At first, I thought he was just being silly.
He took a sip of the soda—something he’d only had maybe once before at a party—and made that dramatic little face kids do when it’s fizzy. He laughed. Jumped a little. Ran in circles.
But then he stopped laughing.
His eyes started darting around like he was seeing things I couldn’t. He grabbed at his cheeks. Scratched at his arms. He kept whispering, “Get it off, get it off.”
We were in the ER less than twenty minutes later. I couldn’t even process what I told them—something about a soda, something about him screaming and then going completely still. The nurses moved so fast I barely had time to cry.
Turns out, the soda had somehow been laced—with what, we still don’t know for sure. The hospital ran toxicology, checked every possible explanation. All I knew was that my little boy was lying in a hospital bed with wires taped to his chest and IVs in both arms. And I couldn’t fix it.
He stirred once and asked, “Am I in a spaceship?”
That broke me.
It wasn’t just a bad reaction. It was trauma, compressed into one horrifying hour.
The doctors say he’ll recover. That he’s lucky.
But now, every time I hear the fizz of a can opening, I freeze.
Because all it took was one drink.
The days after the incident were a blur of doctor visits, endless tests, and phone calls to toxicologists who couldn’t quite explain what had happened. The best they could guess was that someone, somewhere, had tampered with the soda. Maybe it was a prank, or maybe something more sinister. But the idea that someone would hurt a child in such a way? It made no sense. And as much as I wanted answers, it seemed like the world was giving me none.
When we finally got the green light to leave the hospital, I couldn’t breathe a sigh of relief. I couldn’t shake the image of my son’s wide, fearful eyes as he looked at me and asked if he was in a spaceship. I wanted to believe it was just a fluke, that he’d be perfectly fine, but something inside me had changed. It wasn’t just the trauma of seeing him so helpless. It was the nagging fear that maybe, just maybe, there was more to this than we realized.
Back at home, we tried to return to normal. We played his favorite games, watched cartoons, and ate dinner together. But there was an underlying tension. Every time I opened the fridge, every time I poured him a glass of juice, I couldn’t shake the thought: What if it’s not over yet?
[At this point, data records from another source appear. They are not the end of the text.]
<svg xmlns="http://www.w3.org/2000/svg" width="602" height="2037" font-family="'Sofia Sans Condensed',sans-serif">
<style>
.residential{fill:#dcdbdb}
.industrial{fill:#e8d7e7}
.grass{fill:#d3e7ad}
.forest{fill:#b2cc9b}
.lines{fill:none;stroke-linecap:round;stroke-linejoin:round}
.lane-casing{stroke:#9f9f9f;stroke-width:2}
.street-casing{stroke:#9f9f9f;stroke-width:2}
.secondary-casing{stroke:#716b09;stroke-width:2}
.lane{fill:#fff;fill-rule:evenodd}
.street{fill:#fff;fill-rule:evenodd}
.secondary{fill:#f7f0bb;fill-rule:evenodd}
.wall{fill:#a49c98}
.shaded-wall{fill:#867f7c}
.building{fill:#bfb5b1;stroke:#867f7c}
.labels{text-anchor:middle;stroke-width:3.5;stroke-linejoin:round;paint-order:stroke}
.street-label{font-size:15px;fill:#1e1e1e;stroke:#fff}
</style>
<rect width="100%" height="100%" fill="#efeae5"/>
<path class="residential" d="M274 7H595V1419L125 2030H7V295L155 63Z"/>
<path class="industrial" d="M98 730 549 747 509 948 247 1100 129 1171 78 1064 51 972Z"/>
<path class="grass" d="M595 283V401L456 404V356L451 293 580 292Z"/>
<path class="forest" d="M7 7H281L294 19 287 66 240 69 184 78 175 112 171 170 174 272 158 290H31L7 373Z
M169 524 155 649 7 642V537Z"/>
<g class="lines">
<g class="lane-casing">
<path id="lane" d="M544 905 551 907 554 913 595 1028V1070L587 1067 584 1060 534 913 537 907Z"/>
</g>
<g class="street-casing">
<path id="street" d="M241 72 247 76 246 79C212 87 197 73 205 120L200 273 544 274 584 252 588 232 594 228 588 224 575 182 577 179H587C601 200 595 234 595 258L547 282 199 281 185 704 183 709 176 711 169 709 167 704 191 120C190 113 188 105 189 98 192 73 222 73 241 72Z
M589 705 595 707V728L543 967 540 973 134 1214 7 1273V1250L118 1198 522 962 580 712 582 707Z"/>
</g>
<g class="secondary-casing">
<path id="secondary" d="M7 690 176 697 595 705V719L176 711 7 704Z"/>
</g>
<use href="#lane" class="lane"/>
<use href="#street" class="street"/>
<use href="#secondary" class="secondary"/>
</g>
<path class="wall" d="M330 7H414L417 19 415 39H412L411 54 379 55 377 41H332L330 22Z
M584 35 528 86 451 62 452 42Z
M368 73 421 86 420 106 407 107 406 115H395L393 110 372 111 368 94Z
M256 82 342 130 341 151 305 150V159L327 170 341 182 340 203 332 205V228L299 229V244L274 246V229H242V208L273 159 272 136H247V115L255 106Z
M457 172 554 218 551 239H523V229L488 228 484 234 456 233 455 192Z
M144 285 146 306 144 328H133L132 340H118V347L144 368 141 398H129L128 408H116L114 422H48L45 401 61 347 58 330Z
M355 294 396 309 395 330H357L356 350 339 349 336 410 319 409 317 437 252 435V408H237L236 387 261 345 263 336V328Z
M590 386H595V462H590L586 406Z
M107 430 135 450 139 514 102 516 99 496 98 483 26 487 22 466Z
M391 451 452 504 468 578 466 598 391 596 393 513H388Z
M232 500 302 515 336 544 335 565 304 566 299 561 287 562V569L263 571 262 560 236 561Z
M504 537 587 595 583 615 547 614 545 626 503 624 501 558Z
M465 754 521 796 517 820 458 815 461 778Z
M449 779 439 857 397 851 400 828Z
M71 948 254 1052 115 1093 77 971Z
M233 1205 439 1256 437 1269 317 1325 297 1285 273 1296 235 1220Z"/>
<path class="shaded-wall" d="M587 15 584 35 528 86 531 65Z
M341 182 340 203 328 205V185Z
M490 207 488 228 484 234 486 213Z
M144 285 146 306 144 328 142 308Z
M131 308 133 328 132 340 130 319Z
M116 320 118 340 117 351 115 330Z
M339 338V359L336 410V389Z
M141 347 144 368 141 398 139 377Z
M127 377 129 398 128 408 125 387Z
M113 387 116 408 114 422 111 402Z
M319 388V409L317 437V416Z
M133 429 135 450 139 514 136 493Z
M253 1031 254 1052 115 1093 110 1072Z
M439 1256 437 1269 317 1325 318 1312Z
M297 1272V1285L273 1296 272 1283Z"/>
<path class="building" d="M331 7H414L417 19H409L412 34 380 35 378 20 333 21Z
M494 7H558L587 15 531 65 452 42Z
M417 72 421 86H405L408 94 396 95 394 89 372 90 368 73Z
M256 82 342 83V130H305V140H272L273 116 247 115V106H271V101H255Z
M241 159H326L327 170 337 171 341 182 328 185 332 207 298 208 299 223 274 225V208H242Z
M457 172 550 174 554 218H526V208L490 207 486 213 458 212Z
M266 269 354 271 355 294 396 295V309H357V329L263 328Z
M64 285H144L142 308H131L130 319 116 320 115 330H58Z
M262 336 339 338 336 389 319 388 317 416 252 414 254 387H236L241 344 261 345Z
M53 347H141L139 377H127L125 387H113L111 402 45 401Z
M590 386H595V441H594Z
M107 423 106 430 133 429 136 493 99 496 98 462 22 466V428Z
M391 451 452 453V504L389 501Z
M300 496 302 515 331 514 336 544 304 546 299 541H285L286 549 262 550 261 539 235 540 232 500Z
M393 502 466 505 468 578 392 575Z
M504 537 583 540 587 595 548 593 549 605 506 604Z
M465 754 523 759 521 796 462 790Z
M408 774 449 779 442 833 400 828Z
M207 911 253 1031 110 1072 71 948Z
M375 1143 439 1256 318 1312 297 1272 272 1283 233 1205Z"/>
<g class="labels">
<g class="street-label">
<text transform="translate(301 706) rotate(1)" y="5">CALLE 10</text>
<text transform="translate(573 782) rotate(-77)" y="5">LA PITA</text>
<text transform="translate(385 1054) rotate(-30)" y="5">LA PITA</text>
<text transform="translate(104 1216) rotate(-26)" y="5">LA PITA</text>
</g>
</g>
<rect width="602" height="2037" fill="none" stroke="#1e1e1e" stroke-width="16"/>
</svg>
That’s when it happened again.
I hadn’t given him a soda, but we were out at the park, and a friend of mine handed him a juice box—one he’d had countless times before. The second he took a sip, I saw it. That same look in his eyes, the wide-eyed fear, the scrabbling at his face. I froze.
“Mom, it’s happening again!” he cried, his voice trembling.
I rushed to him, desperate to stop whatever was happening, but it was too late. He collapsed in my arms, just like before. The world around me spun, the panic returning like an old friend I didn’t want. I scooped him up, running for the car as I shouted for my friend to call 911.
This time, it wasn’t the soda. It wasn’t even the juice. It was something else, something in him—something triggered by the trauma. The doctors later told me that the body’s response to certain stresses could sometimes become a pattern, that the mind could “remember” a traumatic event and react as though it was happening all over again. The juice, the smell of anything even remotely sweet or fizzy—it was all enough to set off his body’s response to the trauma he’d experienced.